For decades I have worked from home, social distancing alone with my thoughts. I write so I am familiar with rejection, disappointment and moments of triumph. During the COVID-19 isolation, our time of great unknowing, it became clear that my days are numbered. So are yours, unless you are Betty White or Keith Richards.
There’s a time to be alone and a time to come together, to consider other points of view beyond the veiled pretense of outward appearance. There’s always something deeper and more meaningful waiting. Artists examine form and function, the play of shadow and light. Being open-minded is a beloved liberal idea. Each of us represents a work of art, a product of willingness, biological destiny and, most likely, a few cocktails.
Censure and condemnation will crush your spirit. If you grew up around friends with alcoholic parents you may have heard the rage: “Sit down. Shut up. Who do you think you are?” I have file boxes filled with a lifetime of random notes, reference material, story drafts, and publisher rejection letters. Cleaning my office during sequestration, I discovered a Los Angeles Times article from June 29, 1988 in which Paul Ciotti chronicled how poet and novelist Kate Braverman dealt with the summary rejection – from friends, agents and a dozen publishers – of her second novel Palm Latitudes. Years earlier at a writer’s workshop Braverman had warned: “The pain you suffer is enormous. If you can be anything else but a writer, be it.” Her novel was eventually published by Simon and Shuster’s Linden Press to favorable reviews.
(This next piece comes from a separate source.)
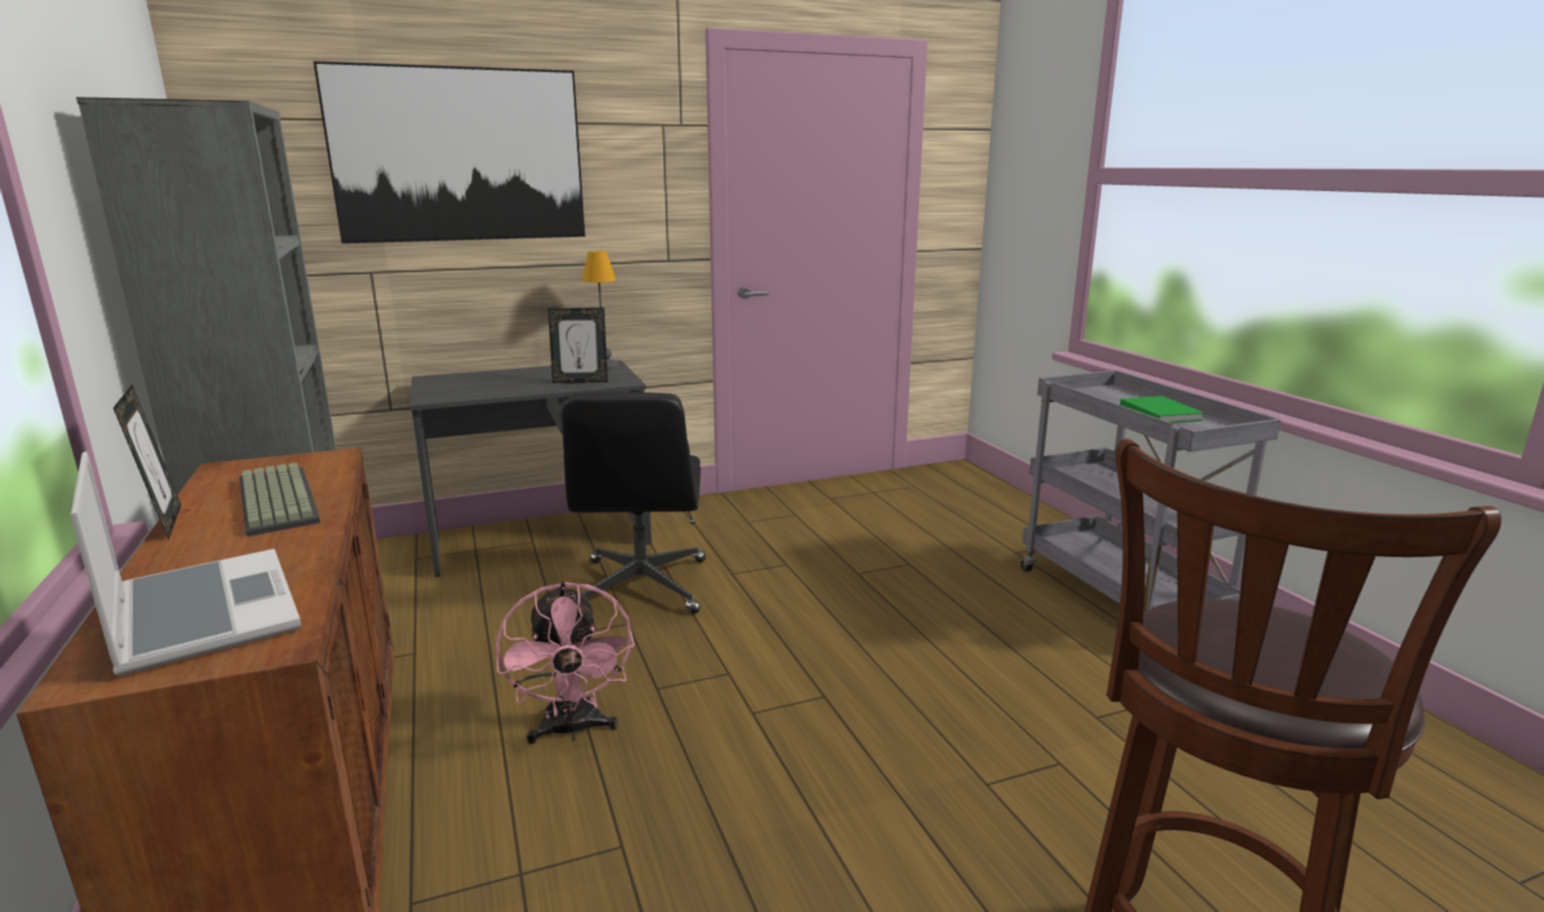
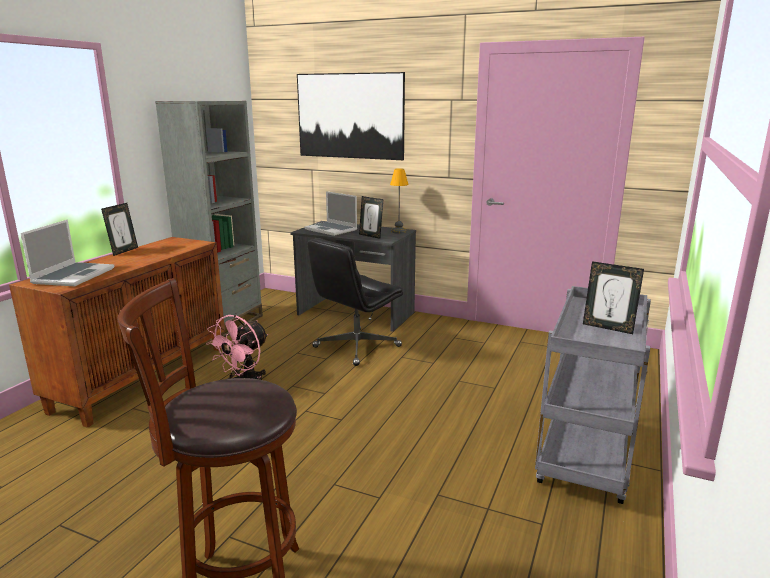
camera: 45 degrees right, 0 degrees up
keyboard [239,462,321,536] -> none
green book [1120,396,1204,423] -> picture frame [583,261,644,334]
none -> laptop [304,191,357,236]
I never met Kate Braverman, but her warning had a profound impact on my becoming. In 1988 I was roaming Hollywood comedy clubs and Bohemian coffee houses, writing poems and short stories. I am grateful for Kate Braverman and that I saved the article as a reminder of the sacrifice required and how even close friends may think you have lost your mind. You learn to embrace being alone, working quietly through the night in a parallel universe of your own creation. Our days are numbered, but I have many days ahead, encouraged by the thoughtful readers who ask, “What happens next?”